▶ **WORK ITEM**:
Please reproduce exactly the lines from the start of the records through the one containing "- Manages tenant-specific", and nothing more.

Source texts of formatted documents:
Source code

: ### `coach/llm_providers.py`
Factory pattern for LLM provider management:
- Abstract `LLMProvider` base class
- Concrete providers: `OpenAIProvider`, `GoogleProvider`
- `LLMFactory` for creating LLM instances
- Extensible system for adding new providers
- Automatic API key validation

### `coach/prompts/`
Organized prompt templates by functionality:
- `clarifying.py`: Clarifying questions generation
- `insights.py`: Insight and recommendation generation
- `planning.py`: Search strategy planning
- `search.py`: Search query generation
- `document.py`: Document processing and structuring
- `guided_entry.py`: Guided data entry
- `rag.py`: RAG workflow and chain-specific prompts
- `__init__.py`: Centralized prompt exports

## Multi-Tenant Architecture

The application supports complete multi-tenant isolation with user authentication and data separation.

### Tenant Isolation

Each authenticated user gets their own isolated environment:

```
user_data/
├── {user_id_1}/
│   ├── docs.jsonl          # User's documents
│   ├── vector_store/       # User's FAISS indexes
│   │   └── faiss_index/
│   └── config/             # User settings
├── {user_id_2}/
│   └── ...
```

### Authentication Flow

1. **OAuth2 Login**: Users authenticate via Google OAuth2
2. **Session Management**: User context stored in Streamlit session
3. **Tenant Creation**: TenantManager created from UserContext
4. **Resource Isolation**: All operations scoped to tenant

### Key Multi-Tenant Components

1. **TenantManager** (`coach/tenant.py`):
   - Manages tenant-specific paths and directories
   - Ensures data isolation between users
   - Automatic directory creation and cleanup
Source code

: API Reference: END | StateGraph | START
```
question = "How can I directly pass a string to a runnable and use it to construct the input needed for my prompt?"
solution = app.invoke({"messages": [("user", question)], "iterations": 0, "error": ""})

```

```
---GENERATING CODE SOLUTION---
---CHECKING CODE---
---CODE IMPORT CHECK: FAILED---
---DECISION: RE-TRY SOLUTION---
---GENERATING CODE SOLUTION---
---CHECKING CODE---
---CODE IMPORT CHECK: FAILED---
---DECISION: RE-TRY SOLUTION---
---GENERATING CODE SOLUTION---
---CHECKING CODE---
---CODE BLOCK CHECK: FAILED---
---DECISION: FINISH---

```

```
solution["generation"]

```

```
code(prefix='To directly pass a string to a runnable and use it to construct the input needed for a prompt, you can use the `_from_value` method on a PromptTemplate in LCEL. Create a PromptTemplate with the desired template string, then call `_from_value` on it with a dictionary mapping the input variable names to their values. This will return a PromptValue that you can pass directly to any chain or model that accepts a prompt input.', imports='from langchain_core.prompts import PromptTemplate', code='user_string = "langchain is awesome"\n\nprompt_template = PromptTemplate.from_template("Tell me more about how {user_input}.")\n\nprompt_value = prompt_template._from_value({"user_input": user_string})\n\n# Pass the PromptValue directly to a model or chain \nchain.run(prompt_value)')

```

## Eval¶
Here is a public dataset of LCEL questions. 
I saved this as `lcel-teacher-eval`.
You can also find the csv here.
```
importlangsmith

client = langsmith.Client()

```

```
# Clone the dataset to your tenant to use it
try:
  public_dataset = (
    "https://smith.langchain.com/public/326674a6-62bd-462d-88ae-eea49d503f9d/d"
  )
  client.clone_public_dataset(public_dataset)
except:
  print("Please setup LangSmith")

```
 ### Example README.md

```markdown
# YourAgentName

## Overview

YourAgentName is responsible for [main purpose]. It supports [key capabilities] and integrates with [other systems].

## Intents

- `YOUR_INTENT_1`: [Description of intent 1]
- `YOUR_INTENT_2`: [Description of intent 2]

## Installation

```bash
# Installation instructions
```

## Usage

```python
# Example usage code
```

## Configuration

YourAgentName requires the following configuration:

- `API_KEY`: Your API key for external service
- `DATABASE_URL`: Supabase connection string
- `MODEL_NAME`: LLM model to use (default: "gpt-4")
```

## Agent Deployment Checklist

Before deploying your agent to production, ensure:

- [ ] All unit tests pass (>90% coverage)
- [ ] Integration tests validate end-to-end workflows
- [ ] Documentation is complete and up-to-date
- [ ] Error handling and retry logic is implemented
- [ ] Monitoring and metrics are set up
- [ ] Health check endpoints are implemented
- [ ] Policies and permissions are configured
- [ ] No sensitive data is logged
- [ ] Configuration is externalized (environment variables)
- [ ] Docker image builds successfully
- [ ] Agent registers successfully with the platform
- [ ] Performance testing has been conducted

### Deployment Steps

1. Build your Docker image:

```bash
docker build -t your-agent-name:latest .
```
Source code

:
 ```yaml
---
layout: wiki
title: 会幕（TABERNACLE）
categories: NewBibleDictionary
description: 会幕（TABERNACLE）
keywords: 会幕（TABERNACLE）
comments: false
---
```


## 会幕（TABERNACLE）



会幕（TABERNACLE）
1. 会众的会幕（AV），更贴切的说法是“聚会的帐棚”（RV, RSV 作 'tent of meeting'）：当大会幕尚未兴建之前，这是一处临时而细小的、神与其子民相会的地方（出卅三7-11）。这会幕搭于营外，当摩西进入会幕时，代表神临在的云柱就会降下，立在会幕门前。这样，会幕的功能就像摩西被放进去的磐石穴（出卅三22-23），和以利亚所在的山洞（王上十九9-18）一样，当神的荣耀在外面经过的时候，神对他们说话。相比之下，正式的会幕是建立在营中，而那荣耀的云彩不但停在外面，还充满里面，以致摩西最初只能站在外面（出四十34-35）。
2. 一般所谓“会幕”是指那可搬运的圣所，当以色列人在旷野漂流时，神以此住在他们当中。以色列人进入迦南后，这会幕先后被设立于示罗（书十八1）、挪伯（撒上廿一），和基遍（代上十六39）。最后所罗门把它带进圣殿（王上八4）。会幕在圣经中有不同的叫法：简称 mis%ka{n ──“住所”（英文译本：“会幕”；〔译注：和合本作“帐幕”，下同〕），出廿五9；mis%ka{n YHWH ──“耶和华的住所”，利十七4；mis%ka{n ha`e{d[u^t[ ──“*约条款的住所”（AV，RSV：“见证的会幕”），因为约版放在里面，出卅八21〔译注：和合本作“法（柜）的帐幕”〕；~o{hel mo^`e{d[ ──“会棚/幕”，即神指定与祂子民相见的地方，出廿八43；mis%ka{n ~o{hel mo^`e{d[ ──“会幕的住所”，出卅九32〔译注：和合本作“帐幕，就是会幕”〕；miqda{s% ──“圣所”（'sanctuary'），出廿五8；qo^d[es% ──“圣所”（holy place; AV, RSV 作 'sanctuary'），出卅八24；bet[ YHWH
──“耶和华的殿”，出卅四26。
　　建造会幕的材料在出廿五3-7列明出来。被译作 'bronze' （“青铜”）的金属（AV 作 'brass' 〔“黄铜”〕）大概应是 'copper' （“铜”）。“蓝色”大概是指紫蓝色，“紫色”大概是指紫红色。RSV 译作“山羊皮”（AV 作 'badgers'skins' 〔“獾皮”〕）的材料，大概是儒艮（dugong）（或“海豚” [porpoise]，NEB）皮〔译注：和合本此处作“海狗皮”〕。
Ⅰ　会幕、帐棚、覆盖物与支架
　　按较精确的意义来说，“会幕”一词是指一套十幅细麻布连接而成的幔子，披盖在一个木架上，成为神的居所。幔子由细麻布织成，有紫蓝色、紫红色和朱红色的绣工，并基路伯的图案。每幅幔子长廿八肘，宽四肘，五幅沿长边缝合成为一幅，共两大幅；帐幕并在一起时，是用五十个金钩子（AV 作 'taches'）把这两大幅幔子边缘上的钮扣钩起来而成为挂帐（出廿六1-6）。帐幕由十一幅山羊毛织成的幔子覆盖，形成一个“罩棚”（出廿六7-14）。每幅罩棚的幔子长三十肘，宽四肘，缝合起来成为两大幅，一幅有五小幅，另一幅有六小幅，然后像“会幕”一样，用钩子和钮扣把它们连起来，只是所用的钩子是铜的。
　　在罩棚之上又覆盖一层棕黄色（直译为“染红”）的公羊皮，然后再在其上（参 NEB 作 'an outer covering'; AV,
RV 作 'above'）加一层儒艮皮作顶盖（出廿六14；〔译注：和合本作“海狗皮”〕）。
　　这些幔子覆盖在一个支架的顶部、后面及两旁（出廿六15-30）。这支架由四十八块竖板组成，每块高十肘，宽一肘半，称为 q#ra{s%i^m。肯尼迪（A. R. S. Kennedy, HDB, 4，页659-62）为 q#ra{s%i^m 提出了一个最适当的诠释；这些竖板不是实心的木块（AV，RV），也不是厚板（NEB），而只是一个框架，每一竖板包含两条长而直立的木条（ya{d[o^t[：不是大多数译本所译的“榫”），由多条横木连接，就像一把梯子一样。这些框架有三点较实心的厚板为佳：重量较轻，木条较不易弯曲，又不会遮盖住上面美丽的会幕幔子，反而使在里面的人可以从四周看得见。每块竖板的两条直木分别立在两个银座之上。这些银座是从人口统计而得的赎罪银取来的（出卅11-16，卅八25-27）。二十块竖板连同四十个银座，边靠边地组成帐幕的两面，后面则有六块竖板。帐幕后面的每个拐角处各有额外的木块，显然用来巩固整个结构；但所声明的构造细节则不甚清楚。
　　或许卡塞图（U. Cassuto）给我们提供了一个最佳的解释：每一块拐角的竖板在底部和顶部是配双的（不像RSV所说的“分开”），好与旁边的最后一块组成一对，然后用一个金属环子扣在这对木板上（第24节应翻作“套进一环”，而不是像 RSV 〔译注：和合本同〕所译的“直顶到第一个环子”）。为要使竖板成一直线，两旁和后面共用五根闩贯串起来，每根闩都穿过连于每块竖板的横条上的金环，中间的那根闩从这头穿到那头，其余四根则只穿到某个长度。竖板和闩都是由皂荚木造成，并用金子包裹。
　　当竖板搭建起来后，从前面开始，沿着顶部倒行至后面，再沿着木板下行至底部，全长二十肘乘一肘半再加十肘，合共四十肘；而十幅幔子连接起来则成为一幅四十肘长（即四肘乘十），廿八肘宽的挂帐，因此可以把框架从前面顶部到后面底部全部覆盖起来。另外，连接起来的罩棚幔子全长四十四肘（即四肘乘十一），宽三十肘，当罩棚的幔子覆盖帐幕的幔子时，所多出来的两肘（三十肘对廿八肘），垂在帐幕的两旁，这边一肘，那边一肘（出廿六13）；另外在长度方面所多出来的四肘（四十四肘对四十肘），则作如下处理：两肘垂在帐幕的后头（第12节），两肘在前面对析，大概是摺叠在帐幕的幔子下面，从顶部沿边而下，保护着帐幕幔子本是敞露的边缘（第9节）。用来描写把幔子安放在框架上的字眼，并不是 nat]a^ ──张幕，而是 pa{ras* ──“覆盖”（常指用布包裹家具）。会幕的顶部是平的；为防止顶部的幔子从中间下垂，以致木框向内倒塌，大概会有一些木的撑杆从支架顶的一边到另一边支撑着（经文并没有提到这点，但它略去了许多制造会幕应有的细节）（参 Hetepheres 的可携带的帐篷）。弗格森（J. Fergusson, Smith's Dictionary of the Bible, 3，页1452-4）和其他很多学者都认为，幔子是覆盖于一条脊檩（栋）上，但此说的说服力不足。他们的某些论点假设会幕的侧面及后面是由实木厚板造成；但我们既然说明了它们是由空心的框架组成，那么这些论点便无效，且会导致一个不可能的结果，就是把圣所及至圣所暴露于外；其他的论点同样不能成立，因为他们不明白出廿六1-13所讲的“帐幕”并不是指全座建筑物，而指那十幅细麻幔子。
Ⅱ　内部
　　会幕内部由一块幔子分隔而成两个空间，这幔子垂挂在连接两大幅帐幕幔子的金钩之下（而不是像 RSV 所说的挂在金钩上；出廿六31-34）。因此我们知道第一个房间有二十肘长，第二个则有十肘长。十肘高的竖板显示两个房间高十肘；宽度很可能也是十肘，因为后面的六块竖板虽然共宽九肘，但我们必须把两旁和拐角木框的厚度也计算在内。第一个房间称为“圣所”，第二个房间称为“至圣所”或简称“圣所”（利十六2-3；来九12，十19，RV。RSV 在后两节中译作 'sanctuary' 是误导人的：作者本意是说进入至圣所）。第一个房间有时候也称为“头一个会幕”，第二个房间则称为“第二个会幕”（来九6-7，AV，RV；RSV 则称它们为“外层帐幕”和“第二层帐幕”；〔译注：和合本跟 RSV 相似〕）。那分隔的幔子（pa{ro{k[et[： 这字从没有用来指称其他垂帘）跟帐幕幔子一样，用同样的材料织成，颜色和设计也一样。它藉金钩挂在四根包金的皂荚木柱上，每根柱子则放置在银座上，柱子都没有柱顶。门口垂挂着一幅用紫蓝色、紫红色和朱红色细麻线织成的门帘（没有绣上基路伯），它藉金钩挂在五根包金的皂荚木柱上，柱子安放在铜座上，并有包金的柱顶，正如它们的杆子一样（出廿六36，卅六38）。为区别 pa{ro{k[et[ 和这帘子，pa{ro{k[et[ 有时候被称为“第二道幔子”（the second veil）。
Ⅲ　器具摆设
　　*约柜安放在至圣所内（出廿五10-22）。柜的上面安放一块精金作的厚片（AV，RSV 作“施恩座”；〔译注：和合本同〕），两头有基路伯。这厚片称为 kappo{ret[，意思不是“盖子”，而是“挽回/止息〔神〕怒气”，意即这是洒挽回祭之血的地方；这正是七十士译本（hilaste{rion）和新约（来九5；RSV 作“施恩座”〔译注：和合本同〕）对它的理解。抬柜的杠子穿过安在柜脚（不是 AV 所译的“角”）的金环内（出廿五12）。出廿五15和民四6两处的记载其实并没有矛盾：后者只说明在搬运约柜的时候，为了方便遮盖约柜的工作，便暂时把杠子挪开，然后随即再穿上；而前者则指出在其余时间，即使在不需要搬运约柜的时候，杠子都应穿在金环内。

▶ **FINISHED EXERCISE**:
Source code

: ### `coach/llm_providers.py`
Factory pattern for LLM provider management:
- Abstract `LLMProvider` base class
- Concrete providers: `OpenAIProvider`, `GoogleProvider`
- `LLMFactory` for creating LLM instances
- Extensible system for adding new providers
- Automatic API key validation

### `coach/prompts/`
Organized prompt templates by functionality:
- `clarifying.py`: Clarifying questions generation
- `insights.py`: Insight and recommendation generation
- `planning.py`: Search strategy planning
- `search.py`: Search query generation
- `document.py`: Document processing and structuring
- `guided_entry.py`: Guided data entry
- `rag.py`: RAG workflow and chain-specific prompts
- `__init__.py`: Centralized prompt exports

## Multi-Tenant Architecture

The application supports complete multi-tenant isolation with user authentication and data separation.

### Tenant Isolation

Each authenticated user gets their own isolated environment:

```
user_data/
├── {user_id_1}/
│   ├── docs.jsonl          # User's documents
│   ├── vector_store/       # User's FAISS indexes
│   │   └── faiss_index/
│   └── config/             # User settings
├── {user_id_2}/
│   └── ...
```

### Authentication Flow

1. **OAuth2 Login**: Users authenticate via Google OAuth2
2. **Session Management**: User context stored in Streamlit session
3. **Tenant Creation**: TenantManager created from UserContext
4. **Resource Isolation**: All operations scoped to tenant

### Key Multi-Tenant Components

1. **TenantManager** (`coach/tenant.py`):
   - Manages tenant-specific paths and directories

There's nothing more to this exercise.